Pour une fois, ils partageaient les mêmes doutes, il n'y en avait pas un plus haut que l'autre, leur amitié redevenait possible. Eté 2018 dans les Alpes centrales. Romain Bardet et Thibaut Pinot conviennent de s'entraîner ensemble un matin. Qui a eu l'idée ? Les deux figures tricolores les plus actives sur le Tour de France depuis six ans avaient envie de se retrouver, comme autrefois, dans l'ingénuité des courses de jeunes, loin de la rivalité qui les oppose et les nourrit. Bardet l'Auvergnat (AG2R la Mondiale) sort fourbu et déçu du Tour - sixième au classement général à 6'57'' de Geraint Thomas, loin de ses deux podiums précédents - et il prend le frais à Val-d'Isère. Pinot le Franc-Comtois (Groupama-FDJ) a abandonné en juin le Giro sur le point de conquérir une médaille de bronze, étouffé par un début de pneumopathie, qu'il essaie d'oublier en vacances à Tignes. Allaient-ils deviser sur leurs désillusions communes et différenciées ? La balade à vélo n'a jamais eu lieu. Annulée le matin même par un texto de Pinot : subite suspicion de maladie. Bardet explose de rire sur le «mental faible» de son camarade qui commanderait aux petits maux. En retour, Pinot se félicite de ne pas être allé rouler avec ce «snob». Et chacun retaille sa route à part.

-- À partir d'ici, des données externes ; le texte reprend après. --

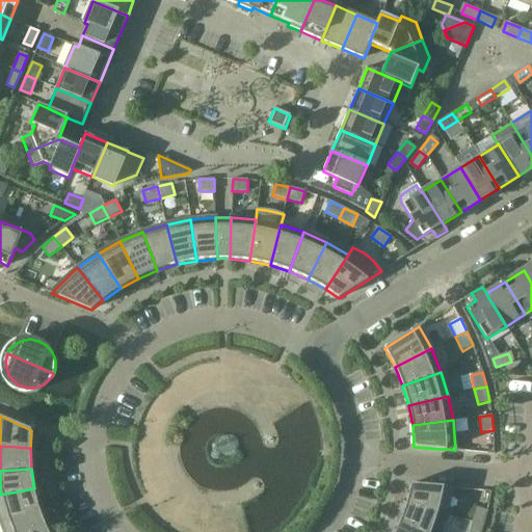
[(406,503),(446,514),(452,487),(411,484),(406,503)]
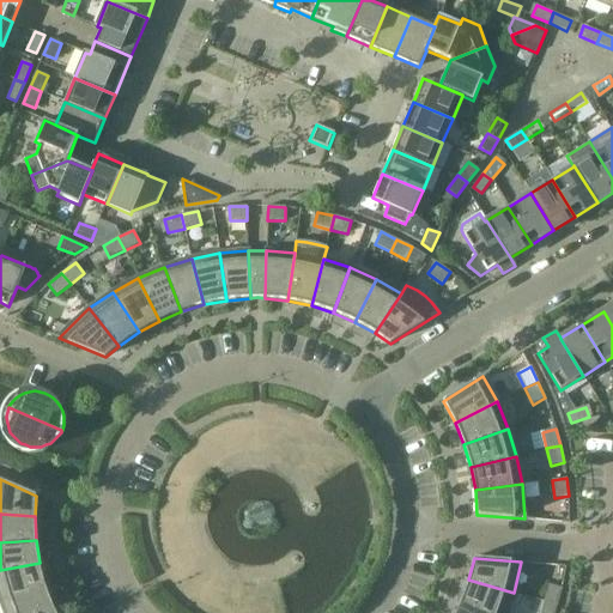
[(40,563),(0,570),(0,599),(0,600),(46,586),(40,563)]
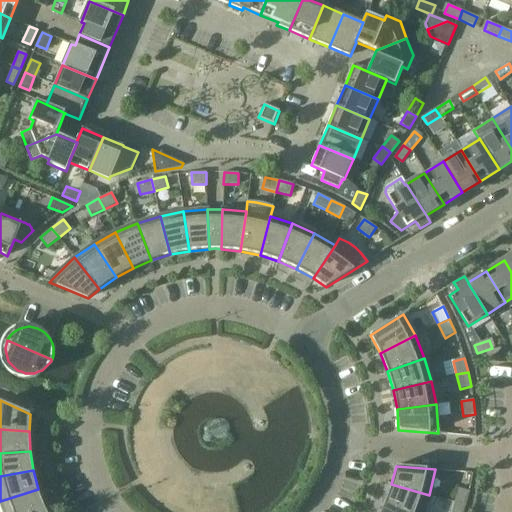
[(385,503),(408,511),(423,511),(429,495),(391,484),(385,503)]
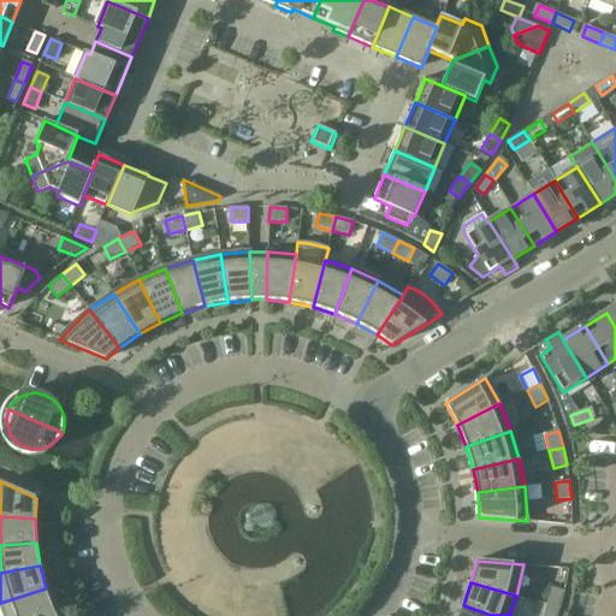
[(546,604),(560,608),(564,591),(551,587),(546,604)]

Presque un an plus tard, leur adversité flambe à nouveau sur le Tour de France et ce pourrait être pour eux une excellente nouvelle. D'un côté, Thibaut Pinot, le plus combatif du duo, est le mieux placé au classement général avant un week-end de cols dans les Pyrénées, septième à 3'22'' du Français Julian Alaphilippe. De l'autre, Romain Bardet semble inapte pour l'instant à porter des attaques, évoluant dix-septième à plus de cinq minutes du maillot jaune. «Il suffit de les observer depuis dix jours, raconte un dirigeant d'AG2R la Mondiale, employeur de Bardet. Thibaut a l'air détendu et respire la santé. Romain est crispé.» C'est une loi de leurs natures, les deux hommes n'ont jamais couru au même moment et au même endroit dans le meilleur de leur forme, ne se sont donc jamais réellement confrontés, et à peu de chose près, le malheur de l'un a toujours servi de moteur à l'autre. En 2015, ils devaient se disputer un sprint fratricide sur la quatorzième étape à Mende (Lozère) mais, tellement incapables d'imaginer l'autre gagner, ils préfèrent se saborder, coupent leur effort et laissent revenir sur eux le Britannique Steve Cummings. Ce naufrage dont ils se rejettent la responsabilité leur permettra de se sublimer : Bardet remporte en solitaire la dix-huitième étape à Saint-Jean-de-Maurienne et Pinot la vingtième étape au sommet de l'Alpe d'Huez.
Chavirage
Les deux coureurs sont trop proches pour réellement s'aimer. Ou pour véritablement se détester. Même âge, la génération 1990, même culture cycliste nettoyée des stigmates de l'affaire Festina (ils avaient 8 ans) et de la période de grande dépression qui a suivi, entre des Français qui ne gagnaient rien, des scandales par wagons, les années noires Armstrong… Certes, ils n'apprécient pas qu'on les compare. A 16 ans, les entraîneurs de Bardet admiraient Pinot, le plus gros «moteur» des deux. A 24 ans, les journalistes s'entichaient de Bardet «l'intellectuel du peloton», qui poursuivait ses études de management. Ce qui faisait dire à Bardet : «Donc, je suis nul à vélo ?» A Pinot : «Moi, je suis le con ?»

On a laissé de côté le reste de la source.